2025, une année épouvante pour la presse
Dans son discours, M. Danté a expliqué que l’année 2025 a été particulièrement éprouvante pour le secteur. La crise énergétique, suivie de la crise du carburant a paralysé de nombreuses rédactions. Des radios se sont tues, les écrans de télévisions au noir. Des kiosques des journaux laissés déserts. La Maison de la Presse, jadis haut lieu de rassemblement et de production intellectuelle, peine aujourd’hui à jouer pleinement son rôle, faute d’électricité, de connexion internet et d’activités génératrices de revenus. Dans ces conditions extrêmes, beaucoup de rédactions ne sont plus viables et ne peuvent garantir des salaires décents à leurs agents. « Depuis plus de deux décennies, notre secteur est régi par des textes qui ne correspondent plus aux réalités actuelles. Nous avons accueilli avec un réel espoir votre décision de créer, au sein de la Présidence de la République, une commission chargée de finaliser la relecture des textes relatifs à la presse. Nous formulons des vœux ardents pour la réussite de cette mission et réaffirmons notre entière disponibilité à y contribuer jusqu’à l’adoption définitive de ces textes », a-t-il confié. Et d’indiquer, « si le nouveau Code de procédure pénale comporte des avancées notables, il constitue, en matière de liberté de la presse, un recul préoccupant ».
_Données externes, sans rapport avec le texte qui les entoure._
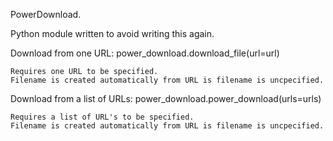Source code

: PowerDownload.

Python module written to avoid writing this again.


Download from one URL: power_download.download_file(url=url)
    
    Requires one URL to be specified.
    Filename is created automatically from URL is filename is uncpecified.


Download from a list of URLs: power_download.power_download(urls=urls)

    Requires a list of URL's to be specified.
    Filename is created automatically from URL is filename is uncpecified.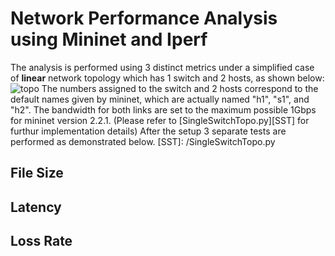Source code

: # Network Performance Analysis using Mininet and Iperf
The analysis is performed using 3 distinct metrics under a simplified case of
**linear** network topology which has 1 switch and 2 hosts, as shown below:
![topo](/SingleSwitchTopo.png)
The numbers assigned to the switch and 2 hosts correspond to the default names
given by mininet, which are actually named "h1", "s1", and "h2". The bandwidth
for both links are set to the maximum possible 1Gbps for mininet version 2.2.1.
(Please refer to [SingleSwitchTopo.py][SST] for furthur implementation details)
After the setup 3 separate tests are performed as demonstrated below.
[SST]: /SingleSwitchTopo.py
## File Size
## Latency
## Loss Rate
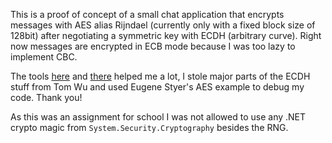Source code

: This is a proof of concept of a small chat application that encrypts messages with AES alias Rijndael (currently only with a fixed block size of 128bit) after negotiating a symmetric key with ECDH (arbitrary curve). Right now messages are encrypted in ECB mode because I was too lazy to implement CBC.

The tools [here](http://people.eku.edu/styere/Encrypt/JS-AES.html) and [there](http://www-cs-students.stanford.edu/~tjw/jsbn/ecdh.html) helped me a lot, I stole major parts of the ECDH stuff from Tom Wu and used Eugene Styer's AES example to debug my code. Thank you!

As this was an assignment for school I was not allowed to use any .NET crypto magic from `System.Security.Cryptography` besides the RNG.
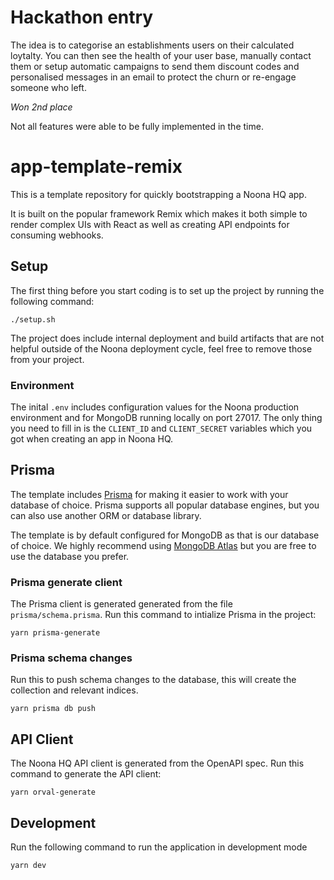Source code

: # Hackathon entry
The idea is to categorise an establishments users on their calculated loytalty.
You can then see the health of your user base, manually contact them or setup automatic campaigns to send them discount codes and personalised messages in an email to protect the churn or re-engage someone who left.

*Won 2nd place*

Not all features were able to be fully implemented in the time.


# app-template-remix

This is a template repository for quickly bootstrapping a Noona HQ app.

It is built on the popular framework Remix which makes it both simple to render complex UIs with React as well as creating API endpoints for consuming webhooks.

## Setup

The first thing before you start coding is to set up the project by running the following command:

    ./setup.sh

The project does include internal deployment and build artifacts that are not helpful outside of the Noona deployment cycle, feel free to remove those from your project.

### Environment

The inital `.env` includes configuration values for the Noona production environment and for MongoDB running locally on port 27017. The only thing you need to fill in is the `CLIENT_ID` and `CLIENT_SECRET` variables which you got when creating an app in Noona HQ.

## Prisma

The template includes [Prisma](https://www.prisma.io/) for making it easier to work with your database of choice. Prisma supports all popular database engines, but you can also use another ORM or database library.

The template is by default configured for MongoDB as that is our database of choice. We highly recommend using [MongoDB Atlas](https://www.mongodb.com/atlas/database) but you are free to use the database you prefer.

### Prisma generate client

The Prisma client is generated generated from the file `prisma/schema.prisma`. Run this command to intialize Prisma in the project:

    yarn prisma-generate

### Prisma schema changes

Run this to push schema changes to the database, this will create the collection and relevant indices.

    yarn prisma db push

## API Client

The Noona HQ API client is generated from the OpenAPI spec. Run this command to generate the API client:

    yarn orval-generate

## Development

Run the following command to run the application in development mode

    yarn dev
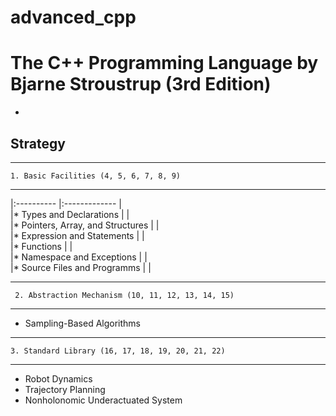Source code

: # advanced_cpp

# The C++ Programming Language by Bjarne Stroustrup (3rd Edition)

+

## Strategy

-------------------------------------------------
    1. Basic Facilities (4, 5, 6, 7, 8, 9)
-------------------------------------------------
  
|:----------      						|:------------- | 													
|* Types and Declarations				|				|   
|* Pointers, Array, and Structures		|				|		                   
|* Expression and Statements			|				|	                   
|* Functions							|				|	                   
|* Namespace and Exceptions				|				|	                   
|* Source Files and Programms			|				|		                   

 
    
------------------------------------------------ 
     2. Abstraction Mechanism (10, 11, 12, 13, 14, 15)
-------------------------------------------------

  * Sampling-Based Algorithms
  
------------------------------------------------
    3. Standard Library (16, 17, 18, 19, 20, 21, 22)
------------------------------------------------
  * Robot Dynamics
  * Trajectory Planning
  * Nonholonomic Underactuated System
  
   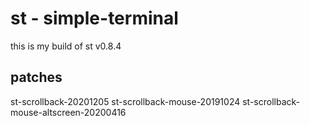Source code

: # st - simple-terminal
this is my build of st v0.8.4

## patches
st-scrollback-20201205
st-scrollback-mouse-20191024
st-scrollback-mouse-altscreen-20200416
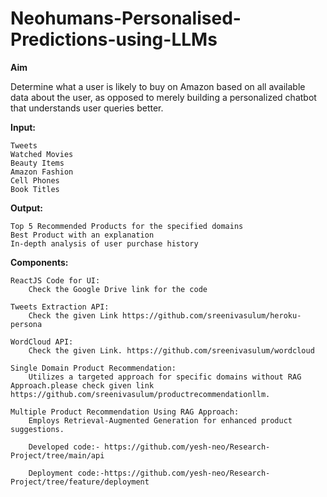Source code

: # Neohumans-Personalised-Predictions-using-LLMs

**Aim**

Determine what a user is likely to buy on Amazon based on all available data about the user, as opposed to merely building a personalized chatbot that understands user queries better.

**Input:**

    Tweets
    Watched Movies
    Beauty Items
    Amazon Fashion
    Cell Phones
    Book Titles

**Output:**

    Top 5 Recommended Products for the specified domains
    Best Product with an explanation
    In-depth analysis of user purchase history

**Components:**

    ReactJS Code for UI:
        Check the Google Drive link for the code

    Tweets Extraction API:
        Check the given Link https://github.com/sreenivasulum/heroku-persona

    WordCloud API:
        Check the given Link. https://github.com/sreenivasulum/wordcloud

    Single Domain Product Recommendation:
        Utilizes a targeted approach for specific domains without RAG Approach.please check given link https://github.com/sreenivasulum/productrecommendationllm.

    Multiple Product Recommendation Using RAG Approach:
        Employs Retrieval-Augmented Generation for enhanced product suggestions.

        Developed code:- https://github.com/yesh-neo/Research-Project/tree/main/api
        
        Deployment code:-https://github.com/yesh-neo/Research-Project/tree/feature/deployment



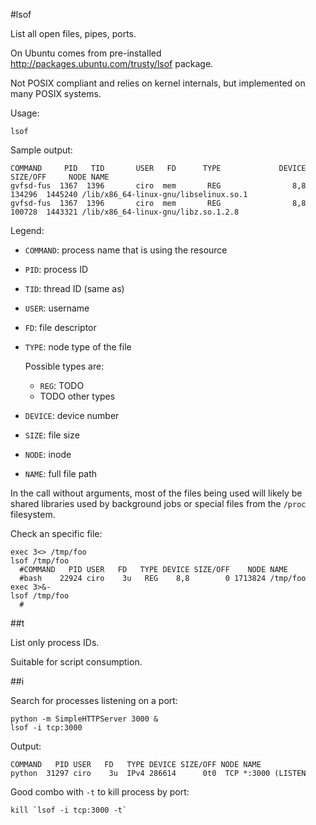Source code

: #lsof

List all open files, pipes, ports.

On Ubuntu comes from pre-installed <http://packages.ubuntu.com/trusty/lsof> package.

Not POSIX compliant and relies on kernel internals, but implemented on many POSIX systems.

Usage:

    lsof

Sample output:

    COMMAND     PID   TID       USER   FD      TYPE             DEVICE  SIZE/OFF     NODE NAME
    gvfsd-fus  1367  1396       ciro  mem       REG                8,8    134296  1445240 /lib/x86_64-linux-gnu/libselinux.so.1
    gvfsd-fus  1367  1396       ciro  mem       REG                8,8    100728  1443321 /lib/x86_64-linux-gnu/libz.so.1.2.8

Legend:

-   `COMMAND`: process name that is using the resource

-   `PID`:     process ID

-   `TID`:     thread ID (same as)

-   `USER`:    username

-   `FD`:      file descriptor

-   `TYPE`:    node type of the file

    Possible types are:

    - `REG`: TODO
    - TODO other types

-   `DEVICE`:  device number

-   `SIZE`:    file size

-   `NODE`:    inode

-   `NAME`:    full file path

In the call without arguments, most of the files being used will likely be
shared libraries used by background jobs or special files from the `/proc` filesystem.

Check an specific file:

    exec 3<> /tmp/foo
    lsof /tmp/foo
      #COMMAND   PID USER   FD   TYPE DEVICE SIZE/OFF    NODE NAME
      #bash    22924 ciro    3u   REG    8,8        0 1713824 /tmp/foo
    exec 3>&-
    lsof /tmp/foo
      #

##t

List only process IDs.

Suitable for script consumption.

##i

Search for processes listening on a port:

    python -m SimpleHTTPServer 3000 &
    lsof -i tcp:3000

Output:

    COMMAND   PID USER   FD   TYPE DEVICE SIZE/OFF NODE NAME
    python  31297 ciro    3u  IPv4 286614      0t0  TCP *:3000 (LISTEN

Good combo with `-t` to kill process by port:

    kill `lsof -i tcp:3000 -t`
La résilience du monde médiatique
Malgré les difficultés évoquées, le président de la MP dira que le secteur des médias a fait preuve d’une remarquable résilience en 2025. Les médias publics comme privés ont été au rendez-vous des grands moments de la Nation ; les travaux sur la Charte nationale pour la paix et la réconciliation ; l’année de la culture que vous avez décrétée ; le Salon international de l’Entrepreneuriat-AES…. Aussi, va-t-il dire, l’année 2025 a vu naître deux initiatives majeures : le Fonds de Solidarité de la Presse (FONSOPRESS) et l’achèvement des travaux relatifs au Conseil des pairs. « Votre implication est essentielle pour accompagner une presse forte, responsable et souveraine, à la hauteur des défis informationnels actuels. Notre École supérieure de journalisme et des sciences de la communication mérite un cadre plus accessible et mieux adapté aux exigences pédagogiques », a-t-il dit au Président de la Transition.
Les assurances du Président Goïta
Prenant la parole, le Président Goïta a rassuré le monde médiatique en réaffirmant la détermination de l’État à protéger les citoyens contre la désinformation sans remettre en cause la liberté de la presse. Il a, à cet effet, rappelé les efforts déjà consentis dans le renforcement de l’arsenal juridique, notamment à travers la loi sur la cybercriminalité et la relecture du Code pénal, afin d’adapter le cadre normatif aux défis contemporains. Aussi présent, le Président du Comité National de l’Égal Accès aux Médias d’État, M. Abdoulaye Sidibé a dénoncé les tentatives d’ingérence géopolitique visant le Mali et, par extension, l’Alliance des États du Sahel (AES). Il a salué la maturité du peuple malien face aux manipulations extérieures et rendu hommage à la rigueur patriotique qui guide l’action du Président de la Transition. Tout comme M. Bandiougou DANTÉ, le Président de la Haute Autorité de la Communication (HAC), M. Gaoussou COULIBALY, a évoqué les défis majeurs rencontrés par les médias en 2025, notamment la crise du carburant. Il a aussi rappelé le rôle essentiel de la HAC dans la régulation et la protection de l’espace médiatique national.